Todo desporto tem suas particularidades, regras, situações e um conjunto de técnicas específicas. Elas são específicas porque mesmo em desportos similares, como no Futebol e Futsal, apresentam essencialmente uma aplicabilidade diferente.

Este é o caso, por exemplo, do passe: no Futebol, esta técnica é treinada de forma que a bola possa ser passada por longas distâncias ou muitas vezes pelo alto; no Futsal, o mesmo fundamento técnico deve ser executado de forma rápida e geralmente rasteiro em distâncias curtas ou médias. 


A este conjunto de técnicas podemos também dar o nome de Fundamentos Técnicos.


Em seu teor, fundamento significa base, alicerce, sustentáculo.

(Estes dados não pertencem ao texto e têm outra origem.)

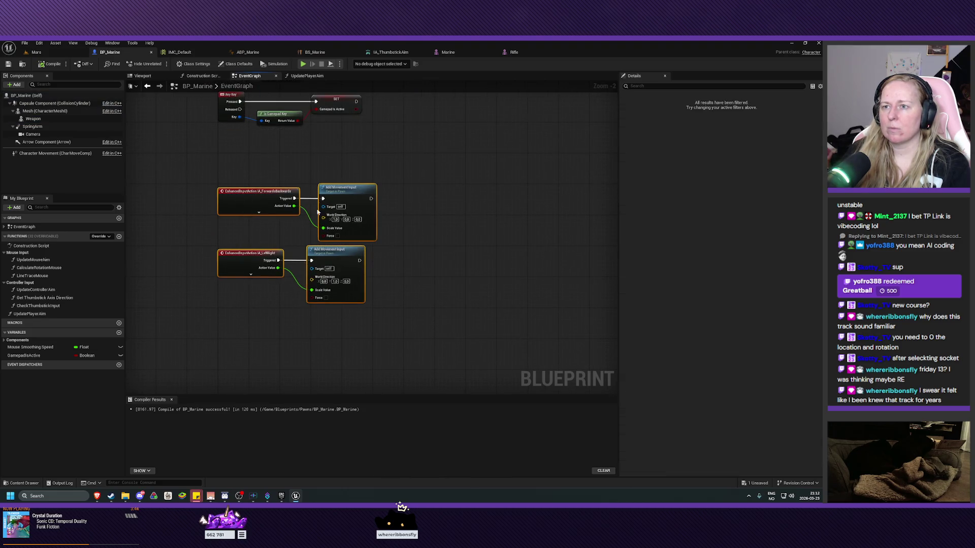
pyautogui.moveTo(345, 188); pyautogui.dragTo(346, 146)
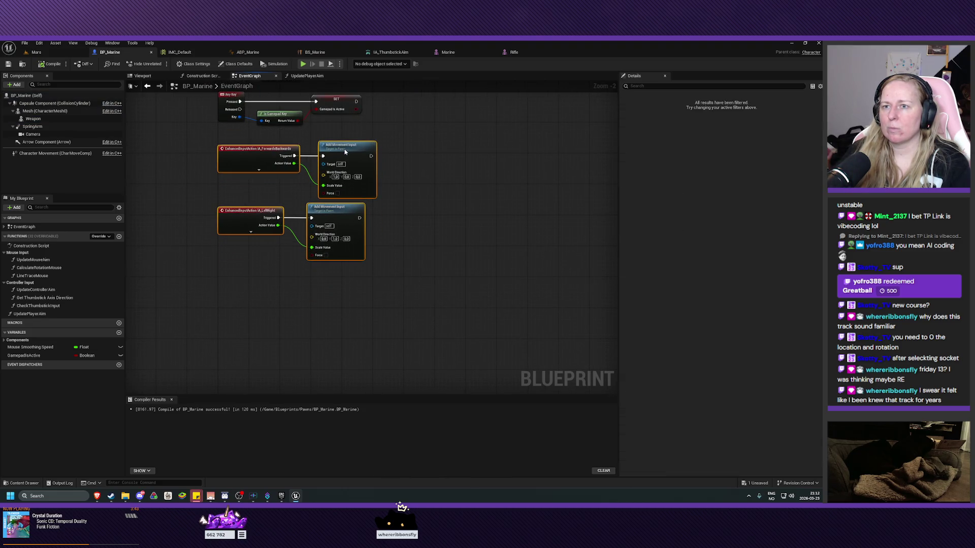
pyautogui.click(295, 294)
pyautogui.moveTo(479, 279); pyautogui.dragTo(488, 302)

Fica fácil entender, então, que se estamos ensinando um fundamento, estamos construindo uma “base” para um aproveitamento futuro ou imediato.

Esta base, se bem formada, através de uma boa apresentação e trabalho de um determinado fundamento, influenciará em futuros resultados onde se busque um desempenho de alto rendimento.


No Futsal e Futebol esses fundamentos são apresentados de formas diferentes por vários autores, identificando-se de seis até doze, embora alguns sejam elementos constitutivos de outros, como o lançamento, que é uma variação do passe. 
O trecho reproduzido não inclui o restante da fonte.